LeafLink is a digital platform that connects marijuana brands with marijuana dispensaries. It has raised $14 million in funding and is growing.

It moves into new lower Manhattan office space next week. But LeafLink's clients are in places like California and Colorado. It's a New York tech startup forced to do business outside New York.

"When we speak to people in New York, everyone's like, 'Oh wow, this is kind of a real industry,'" Smith said. "And everyone that's our clients — the thousands of companies that use LeafLink — have been in this business for three, four, five years, making hundreds of millions of dollars."

There's one place in New York where the marijuana industry's growth is no secret:

"I'm a research analyst on Wall Street," Vivien Azer said.

Azer specializes in cannabis, which she projects will be a $75 billion industry by 2030.

But Wall Street's hands are tied. Because the drug is federally illegal, U.S. marijuana companies can't trade on U.S. exchanges. Some have gone public in Canada instead.

"Public companies will not put money to work in the United States, because cannabis is still a Schedule 1 controlled narcotic," Azer said. "But there's plenty of private money."

Unknown to most New Yorkers, one Madison Ave. private holding company is already a marijuana goliath.

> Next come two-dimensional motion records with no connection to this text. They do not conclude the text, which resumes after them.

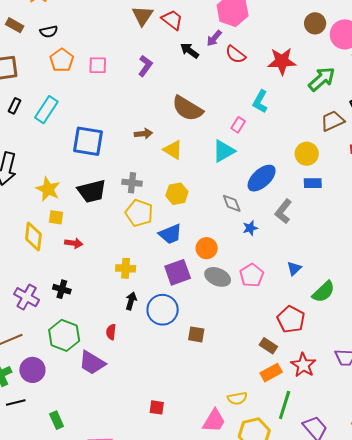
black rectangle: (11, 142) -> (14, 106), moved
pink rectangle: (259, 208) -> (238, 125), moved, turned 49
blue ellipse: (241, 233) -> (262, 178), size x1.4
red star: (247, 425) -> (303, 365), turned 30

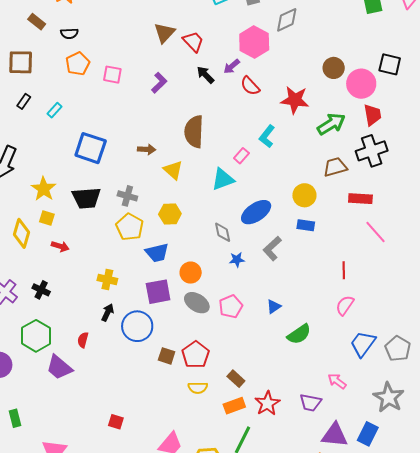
brown semicircle: (187, 108) -> (194, 132), turned 52
cyan rectangle: (46, 110) -> (54, 110), size x0.6
red pentagon: (291, 319) -> (196, 355), moved
yellow semicircle: (237, 398) -> (198, 388), moved

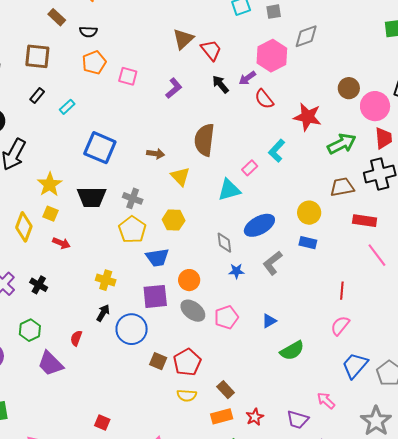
green hexagon: (36, 336) -> (30, 330), size x0.7
red star: (267, 403) -> (255, 417), size x0.7

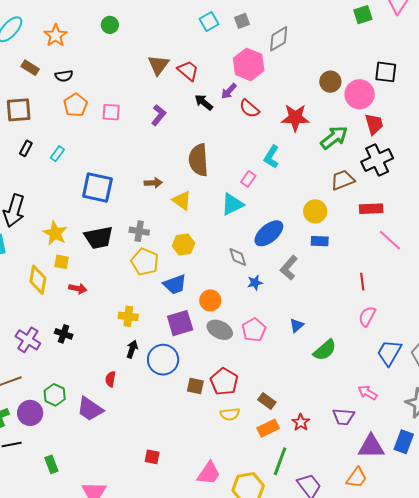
green hexagon: (30, 330) -> (55, 395), moved

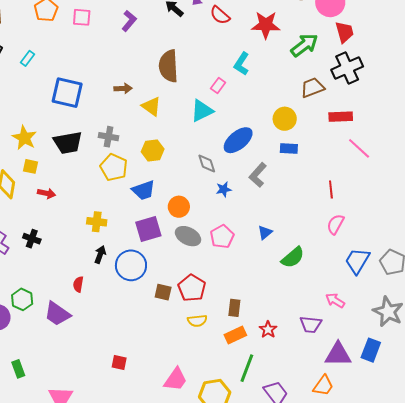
brown rectangle: (267, 401) -> (234, 308), turned 60

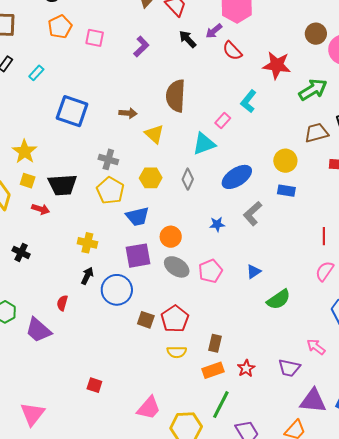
black trapezoid: (68, 143) -> (62, 185), moved
gray diamond: (207, 164) -> (188, 179), moved, turned 35

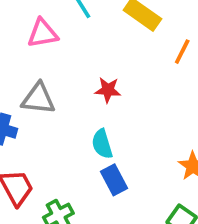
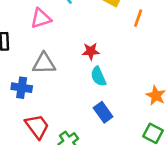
cyan semicircle: (102, 144) -> (98, 76), moved

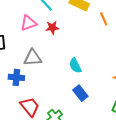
orange line: (138, 18) -> (104, 19), turned -40
red star: (91, 51) -> (52, 28), moved

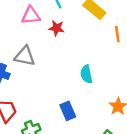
cyan semicircle: (75, 66) -> (86, 74), moved

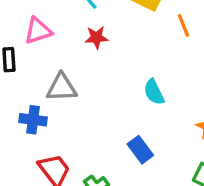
pink triangle: (31, 15) -> (38, 31), moved

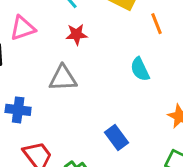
gray triangle: (62, 88) -> (63, 78), moved
cyan semicircle: (154, 92) -> (140, 69), moved

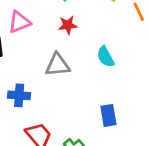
cyan semicircle: (140, 69) -> (106, 57), moved
blue rectangle: (117, 138) -> (108, 115), turned 30

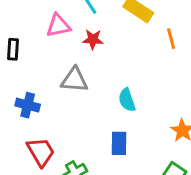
pink triangle: (19, 22) -> (58, 26), moved
cyan semicircle: (106, 57) -> (127, 100), moved

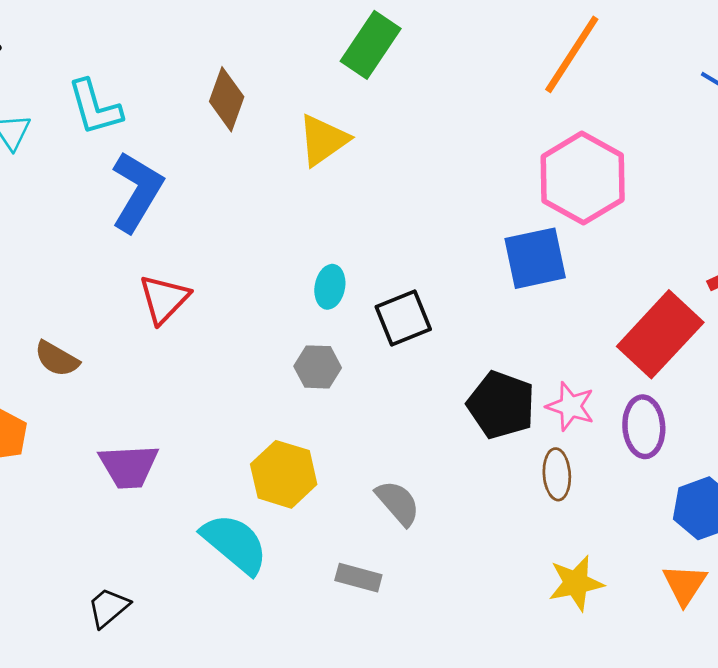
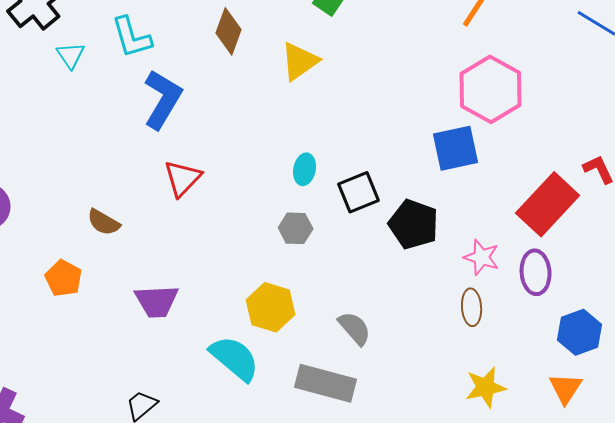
black pentagon: (501, 405) -> (414, 224), moved
gray rectangle: (358, 578) -> (326, 383), size x1.8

Acreage Holdings vaulted into the national conversation last month when former House Speaker John Boehner joined its team.

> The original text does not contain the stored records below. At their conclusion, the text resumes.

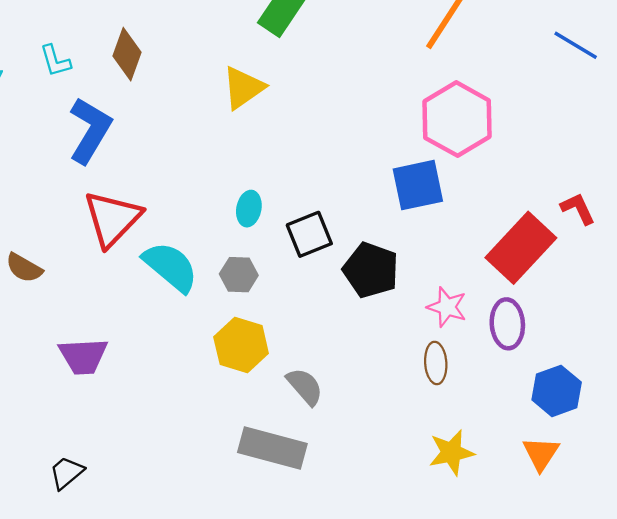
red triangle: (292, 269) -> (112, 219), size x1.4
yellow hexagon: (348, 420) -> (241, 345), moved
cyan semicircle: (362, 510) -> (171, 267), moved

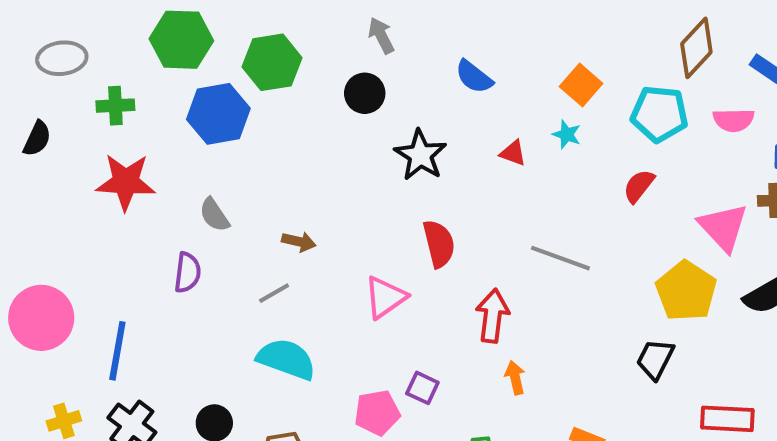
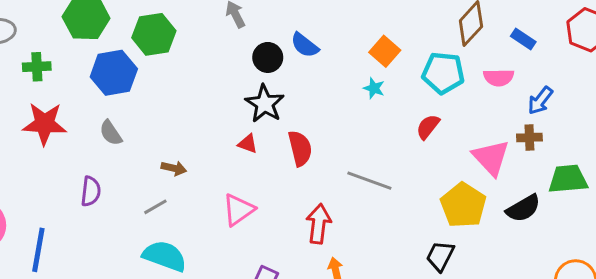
black circle: (365, 93) -> (268, 57), moved
red triangle: (513, 153) -> (248, 144), moved
gray semicircle: (214, 215) -> (111, 133), moved
red semicircle: (439, 244) -> (300, 148), moved

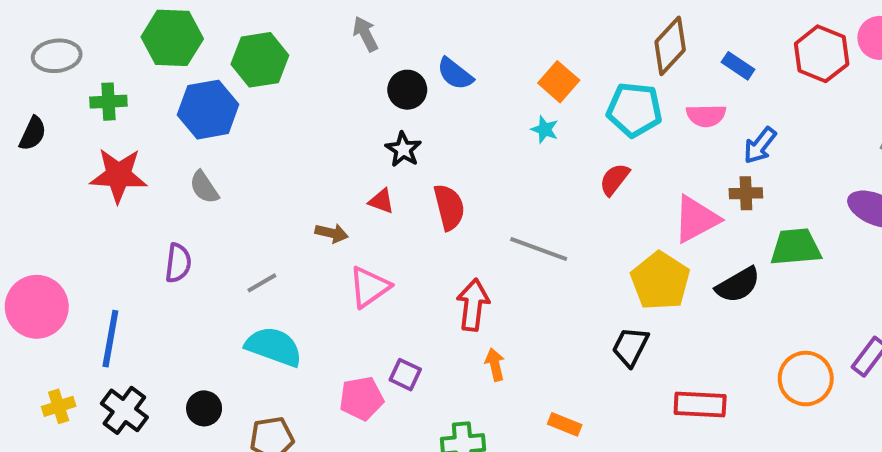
black star: (265, 104) -> (403, 149), size x0.7
pink triangle: (491, 158) -> (696, 219), turned 45
brown arrow: (174, 168) -> (332, 233), moved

With holdings in 11 states, including a grow facility that is being built in Pennsylvania, Acreage's goal is to be the marijuana mega-corp.

"I'm not here to tell you that we're the gold medal winner in this space," Acreage Holdings founder and CEO Kevin Murphy said. "We will be on the podium."

Acreage already dwarfs the CannaGather crowd. But they all have something in common: They're not waiting on New York. As the legalization debate continues here, it's long over elsewhere.

"It really is at scale in some of these West Coast states. The inevitability of it happening on the East Coast is clear," Smith said. "It's a very real business. And it's coming."